** Records drawn from a data source **
------------------------
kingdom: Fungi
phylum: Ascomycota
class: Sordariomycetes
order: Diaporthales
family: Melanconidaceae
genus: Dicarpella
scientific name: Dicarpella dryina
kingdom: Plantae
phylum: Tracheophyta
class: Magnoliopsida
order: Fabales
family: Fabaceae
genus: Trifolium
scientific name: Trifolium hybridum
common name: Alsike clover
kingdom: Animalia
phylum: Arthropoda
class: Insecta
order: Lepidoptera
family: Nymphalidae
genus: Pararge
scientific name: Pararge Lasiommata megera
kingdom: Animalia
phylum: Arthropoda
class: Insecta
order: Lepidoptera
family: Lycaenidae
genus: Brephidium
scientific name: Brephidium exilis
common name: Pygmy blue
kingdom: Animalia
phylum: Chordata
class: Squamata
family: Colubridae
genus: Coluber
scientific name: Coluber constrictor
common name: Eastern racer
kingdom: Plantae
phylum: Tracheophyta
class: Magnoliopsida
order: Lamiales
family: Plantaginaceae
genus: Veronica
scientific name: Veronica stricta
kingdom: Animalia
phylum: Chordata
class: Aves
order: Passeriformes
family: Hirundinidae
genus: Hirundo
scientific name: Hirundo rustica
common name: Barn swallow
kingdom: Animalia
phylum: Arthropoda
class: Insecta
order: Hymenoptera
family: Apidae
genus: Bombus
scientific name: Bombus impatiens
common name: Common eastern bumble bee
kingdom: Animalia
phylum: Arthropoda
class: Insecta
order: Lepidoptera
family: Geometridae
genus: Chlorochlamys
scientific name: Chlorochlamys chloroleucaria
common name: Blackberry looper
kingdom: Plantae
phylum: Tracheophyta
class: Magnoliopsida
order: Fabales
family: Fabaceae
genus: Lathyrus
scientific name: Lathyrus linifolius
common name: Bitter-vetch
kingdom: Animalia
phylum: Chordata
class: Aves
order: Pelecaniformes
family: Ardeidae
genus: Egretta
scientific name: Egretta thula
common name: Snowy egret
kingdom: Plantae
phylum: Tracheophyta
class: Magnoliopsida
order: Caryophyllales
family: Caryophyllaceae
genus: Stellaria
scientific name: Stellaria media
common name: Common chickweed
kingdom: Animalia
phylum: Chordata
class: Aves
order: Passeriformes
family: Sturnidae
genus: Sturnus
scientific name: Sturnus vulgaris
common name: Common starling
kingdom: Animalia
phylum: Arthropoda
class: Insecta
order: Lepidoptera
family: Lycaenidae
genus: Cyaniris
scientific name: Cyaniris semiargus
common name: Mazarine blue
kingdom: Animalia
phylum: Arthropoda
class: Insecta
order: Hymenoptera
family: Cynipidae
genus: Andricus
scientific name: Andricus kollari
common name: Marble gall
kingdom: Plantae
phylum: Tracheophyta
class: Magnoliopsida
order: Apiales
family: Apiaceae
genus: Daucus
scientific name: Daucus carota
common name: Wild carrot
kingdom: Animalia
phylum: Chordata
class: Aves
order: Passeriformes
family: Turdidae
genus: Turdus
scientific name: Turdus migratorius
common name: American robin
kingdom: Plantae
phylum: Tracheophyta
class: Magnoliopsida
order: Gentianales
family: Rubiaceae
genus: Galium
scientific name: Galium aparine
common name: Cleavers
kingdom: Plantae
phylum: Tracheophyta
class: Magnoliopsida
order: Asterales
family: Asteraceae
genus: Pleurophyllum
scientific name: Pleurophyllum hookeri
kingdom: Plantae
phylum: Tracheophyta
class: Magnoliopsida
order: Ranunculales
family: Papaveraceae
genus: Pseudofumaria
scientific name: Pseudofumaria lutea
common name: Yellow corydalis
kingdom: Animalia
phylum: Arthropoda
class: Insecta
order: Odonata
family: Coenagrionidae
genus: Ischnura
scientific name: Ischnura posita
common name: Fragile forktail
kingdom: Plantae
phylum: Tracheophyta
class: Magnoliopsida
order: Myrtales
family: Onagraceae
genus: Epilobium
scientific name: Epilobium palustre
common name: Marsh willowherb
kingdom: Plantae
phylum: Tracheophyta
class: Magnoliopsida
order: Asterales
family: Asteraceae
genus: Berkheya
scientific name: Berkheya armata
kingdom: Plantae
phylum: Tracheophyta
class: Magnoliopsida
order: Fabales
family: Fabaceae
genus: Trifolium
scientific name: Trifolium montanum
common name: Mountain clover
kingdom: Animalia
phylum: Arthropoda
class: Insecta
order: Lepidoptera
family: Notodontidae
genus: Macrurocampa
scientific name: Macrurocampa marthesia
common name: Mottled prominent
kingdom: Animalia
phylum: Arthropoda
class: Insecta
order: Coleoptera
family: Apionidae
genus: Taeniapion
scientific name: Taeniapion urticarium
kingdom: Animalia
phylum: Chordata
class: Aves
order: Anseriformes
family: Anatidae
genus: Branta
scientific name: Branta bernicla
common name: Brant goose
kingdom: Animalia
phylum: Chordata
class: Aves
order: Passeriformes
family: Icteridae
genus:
------------------------
** AIM OF THE TASK **
Convert every line of the items above into a JSON list of strings, one string per line, and leave out blank lines.

** TASK SOLUTION **
[
  "kingdom: Fungi",
  "phylum: Ascomycota",
  "class: Sordariomycetes",
  "order: Diaporthales",
  "family: Melanconidaceae",
  "genus: Dicarpella",
  "scientific name: Dicarpella dryina",
  "kingdom: Plantae",
  "phylum: Tracheophyta",
  "class: Magnoliopsida",
  "order: Fabales",
  "family: Fabaceae",
  "genus: Trifolium",
  "scientific name: Trifolium hybridum",
  "common name: Alsike clover",
  "kingdom: Animalia",
  "phylum: Arthropoda",
  "class: Insecta",
  "order: Lepidoptera",
  "family: Nymphalidae",
  "genus: Pararge",
  "scientific name: Pararge Lasiommata megera",
  "kingdom: Animalia",
  "phylum: Arthropoda",
  "class: Insecta",
  "order: Lepidoptera",
  "family: Lycaenidae",
  "genus: Brephidium",
  "scientific name: Brephidium exilis",
  "common name: Pygmy blue",
  "kingdom: Animalia",
  "phylum: Chordata",
  "class: Squamata",
  "family: Colubridae",
  "genus: Coluber",
  "scientific name: Coluber constrictor",
  "common name: Eastern racer",
  "kingdom: Plantae",
  "phylum: Tracheophyta",
  "class: Magnoliopsida",
  "order: Lamiales",
  "family: Plantaginaceae",
  "genus: Veronica",
  "scientific name: Veronica stricta",
  "kingdom: Animalia",
  "phylum: Chordata",
  "class: Aves",
  "order: Passeriformes",
  "family: Hirundinidae",
  "genus: Hirundo",
  "scientific name: Hirundo rustica",
  "common name: Barn swallow",
  "kingdom: Animalia",
  "phylum: Arthropoda",
  "class: Insecta",
  "order: Hymenoptera",
  "family: Apidae",
  "genus: Bombus",
  "scientific name: Bombus impatiens",
  "common name: Common eastern bumble bee",
  "kingdom: Animalia",
  "phylum: Arthropoda",
  "class: Insecta",
  "order: Lepidoptera",
  "family: Geometridae",
  "genus: Chlorochlamys",
  "scientific name: Chlorochlamys chloroleucaria",
  "common name: Blackberry looper",
  "kingdom: Plantae",
  "phylum: Tracheophyta",
  "class: Magnoliopsida",
  "order: Fabales",
  "family: Fabaceae",
  "genus: Lathyrus",
  "scientific name: Lathyrus linifolius",
  "common name: Bitter-vetch",
  "kingdom: Animalia",
  "phylum: Chordata",
  "class: Aves",
  "order: Pelecaniformes",
  "family: Ardeidae",
  "genus: Egretta",
  "scientific name: Egretta thula",
  "common name: Snowy egret",
  "kingdom: Plantae",
  "phylum: Tracheophyta",
  "class: Magnoliopsida",
  "order: Caryophyllales",
  "family: Caryophyllaceae",
  "genus: Stellaria",
  "scientific name: Stellaria media",
  "common name: Common chickweed",
  "kingdom: Animalia",
  "phylum: Chordata",
  "class: Aves",
  "order: Passeriformes",
  "family: Sturnidae",
  "genus: Sturnus",
  "scientific name: Sturnus vulgaris",
  "common name: Common starling",
  "kingdom: Animalia",
  "phylum: Arthropoda",
  "class: Insecta",
  "order: Lepidoptera",
  "family: Lycaenidae",
  "genus: Cyaniris",
  "scientific name: Cyaniris semiargus",
  "common name: Mazarine blue",
  "kingdom: Animalia",
  "phylum: Arthropoda",
  "class: Insecta",
  "order: Hymenoptera",
  "family: Cynipidae",
  "genus: Andricus",
  "scientific name: Andricus kollari",
  "common name: Marble gall",
  "kingdom: Plantae",
  "phylum: Tracheophyta",
  "class: Magnoliopsida",
  "order: Apiales",
  "family: Apiaceae",
  "genus: Daucus",
  "scientific name: Daucus carota",
  "common name: Wild carrot",
  "kingdom: Animalia",
  "phylum: Chordata",
  "class: Aves",
  "order: Passeriformes",
  "family: Turdidae",
  "genus: Turdus",
  "scientific name: Turdus migratorius",
  "common name: American robin",
  "kingdom: Plantae",
  "phylum: Tracheophyta",
  "class: Magnoliopsida",
  "order: Gentianales",
  "family: Rubiaceae",
  "genus: Galium",
  "scientific name: Galium aparine",
  "common name: Cleavers",
  "kingdom: Plantae",
  "phylum: Tracheophyta",
  "class: Magnoliopsida",
  "order: Asterales",
  "family: Asteraceae",
  "genus: Pleurophyllum",
  "scientific name: Pleurophyllum hookeri",
  "kingdom: Plantae",
  "phylum: Tracheophyta",
  "class: Magnoliopsida",
  "order: Ranunculales",
  "family: Papaveraceae",
  "genus: Pseudofumaria",
  "scientific name: Pseudofumaria lutea",
  "common name: Yellow corydalis",
  "kingdom: Animalia",
  "phylum: Arthropoda",
  "class: Insecta",
  "order: Odonata",
  "family: Coenagrionidae",
  "genus: Ischnura",
  "scientific name: Ischnura posita",
  "common name: Fragile forktail",
  "kingdom: Plantae",
  "phylum: Tracheophyta",
  "class: Magnoliopsida",
  "order: Myrtales",
  "family: Onagraceae",
  "genus: Epilobium",
  "scientific name: Epilobium palustre",
  "common name: Marsh willowherb",
  "kingdom: Plantae",
  "phylum: Tracheophyta",
  "class: Magnoliopsida",
  "order: Asterales",
  "family: Asteraceae",
  "genus: Berkheya",
  "scientific name: Berkheya armata",
  "kingdom: Plantae",
  "phylum: Tracheophyta",
  "class: Magnoliopsida",
  "order: Fabales",
  "family: Fabaceae",
  "genus: Trifolium",
  "scientific name: Trifolium montanum",
  "common name: Mountain clover",
  "kingdom: Animalia",
  "phylum: Arthropoda",
  "class: Insecta",
  "order: Lepidoptera",
  "family: Notodontidae",
  "genus: Macrurocampa",
  "scientific name: Macrurocampa marthesia",
  "common name: Mottled prominent",
  "kingdom: Animalia",
  "phylum: Arthropoda",
  "class: Insecta",
  "order: Coleoptera",
  "family: Apionidae",
  "genus: Taeniapion",
  "scientific name: Taeniapion urticarium",
  "kingdom: Animalia",
  "phylum: Chordata",
  "class: Aves",
  "order: Anseriformes",
  "family: Anatidae",
  "genus: Branta",
  "scientific name: Branta bernicla",
  "common name: Brant goose",
  "kingdom: Animalia",
  "phylum: Chordata",
  "class: Aves",
  "order: Passeriformes",
  "family: Icteridae",
  "genus:"
]